Caine se quedó desconcertado al oír aquel comentario.

—¿Intentas hacerme la pelota al decir eso?

—Solo intento que avances. ¿A quién le importa los problemas con tu madre? Tenemos comida para dos, tres semanas máximo. Luego ya no nos quedará nada.

—¿Ves lo que quiero decir? Seguro que era igual que tú, Diana. Fría y egoísta.

Diana estaba a punto de replicar cuando oyó un ruido acelerado detrás de ella. Se volvió y vio una oleada, una manada de bestias salvajes, peludas y amarillas. Los coyotes parecían venir de todas partes al mismo tiempo, como una invasión disciplinada y decidida a aplastarlos a Caine y a ella.

Caine alzó las manos con las palmas hacia fuera, armado y listo para atacar.

—¡No! —gritó una voz—. No les hagas daño, son amigos.

Era Howard, que avanzaba hacia ellos agitando las manos. Detrás de él iba la chica curandera, Lana, que parecía estupefacta.

Y detrás de ellos iba Drake.

Diana maldijo en voz baja. Seguía vivo.

Y entonces vio el brazo de Drake.

El muñón quemado, el resto del brazo que serró mientras Drake gritaba y lloraba y amenazaba, se había visto alterado.

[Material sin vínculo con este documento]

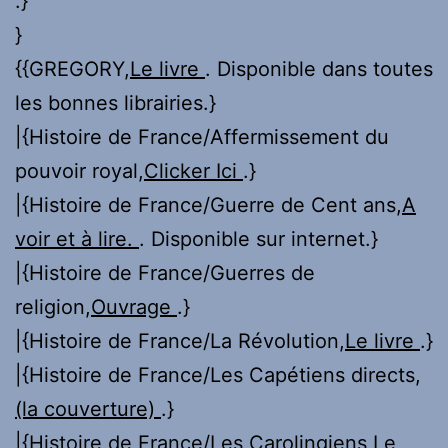
.}
}
{{GREGORY,
Le livre
. Disponible dans toutes
les bonnes librairies.}
|{Histoire de France/Affermissement du
pouvoir royal,
Clicker Ici
.}
|{Histoire de France/Guerre de Cent ans,
A
voir et à lire.
. Disponible sur internet.}
|{Histoire de France/Guerres de
religion,
Ouvrage
.}
|{Histoire de France/La Révolution,
Le livre
.}
|{Histoire de France/Les Capétiens directs,
(la couverture)
.}
|{Histoire de France/Les Carolingiens,
Le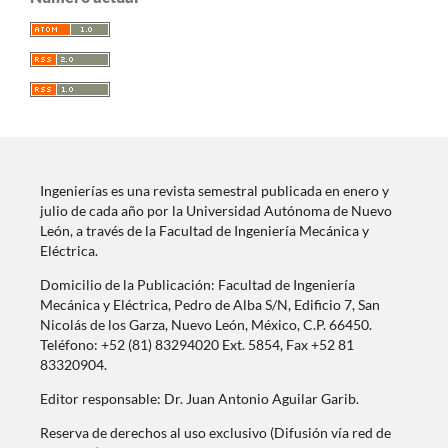
Ingenierías es una revista semestral publicada en enero y
julio de cada año por la Universidad Autónoma de Nuevo
León, a través de la Facultad de Ingeniería Mecánica y
Eléctrica.
Domicilio de la Publicación: Facultad de Ingeniería
Mecánica y Eléctrica, Pedro de Alba S/N, Edificio 7, San
Nicolás de los Garza, Nuevo León, México, C.P. 66450.
Teléfono: +52 (81) 83294020 Ext. 5854, Fax +52 81
83320904.
Editor responsable: Dr. Juan Antonio Aguilar Garib.
Reserva de derechos al uso exclusivo (Difusión vía red de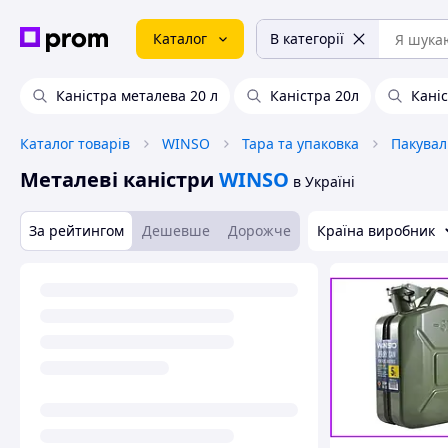
Каталог
В категорії
Каністра металева 20 л
Каністра 20л
Каніс
Каталог товарів
WINSO
Тара та упаковка
Пакувал
Металеві каністри
WINSO
в Україні
За рейтингом
Дешевше
Дорожче
Країна виробник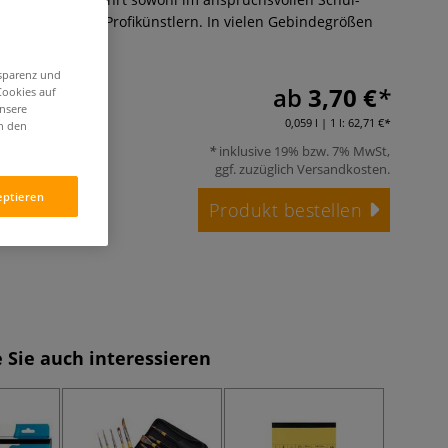
ich als auch bei Profikünstlern. In vielen Gebindegrößen
hr
nsparenz und
ab
3,70 €
Cookies auf
unsere
0,059 l | 1 l:
62,71 €
in den
inklusive 19% bzw. 7% MwSt,
ggf. zuzüglich
Versandkosten
.
eptieren
Produkt bestellen
 Sie auch interessieren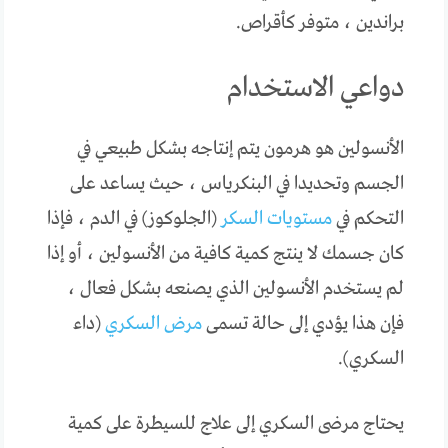
براندين ، متوفر كأقراص.
دواعي الاستخدام
الأنسولين هو هرمون يتم إنتاجه بشكل طبيعي في
الجسم وتحديدا في البنكرياس ، حيث يساعد على
التحكم في
مستويات السكر
(الجلوكوز) في الدم ، فإذا
كان جسمك لا ينتج كمية كافية من الأنسولين ، أو إذا
لم يستخدم الأنسولين الذي يصنعه بشكل فعال ،
فإن هذا يؤدي إلى حالة تسمى
مرض السكري
(داء
السكري).
يحتاج مرضى السكري إلى علاج للسيطرة على كمية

Estaba alargado, como si se hubiera convertido en un caramelo envuelto en un papel oscuro y ensangrentado. Le daba dos vueltas alrededor del cuerpo.

No.

Imposible.

Howard fue el primero en acercarse corriendo hasta ellos.

—¿Ha aparecido Orc por aquí?

Pero ni Caine ni Diana respondieron. Ambos miraban fijamente a Drake, que se aproximaba hacia ellos muy pagado de sí mismo. Ya no era aquel espantapájaros andrajoso que se echó a llorar cuando vio el muñón fundido de su mano yaciendo en el suelo de baldosas.

—Drake… pensábamos que estabas muerto… —comentó Caine.

—He vuelto… y mejor que nunca.

Y extendió el tentáculo rojo desde la cintura, como una pitón que soltara a su víctima.

—¿Te gusta, Diana? —preguntó Drake.

El brazo, la serpiente imposible de un rojo descarnado, se enroscó por encima de la cabeza de Drake, arremolinándose y contorsionándose. Y entonces, a tal velocidad que el ojo humano apenas podía detectar el movimiento, lo hizo chasquear como un látigo.

Un chasquido fuerte. Un pequeño estruendo sonoro.

Diana gritó de dolor. Perpleja, se quedó mirando el corte que le había hecho en la blusa y el hilo de sangre que brotaba de su hombro.

—Lo siento —comentó Drake sin fingir sinceridad—. Aún tengo que mejorar mi puntería.

—Drake… —dijo Caine, pese a la sangre y herida de Diana, y sonrió—. Bienvenido otra vez.

—He traído ayuda. —Drake extendió la mano izquierda, y Caine le dio torpemente la derecha—. Entonces… ¿cuándo vamos a cargarnos a Sam Temple?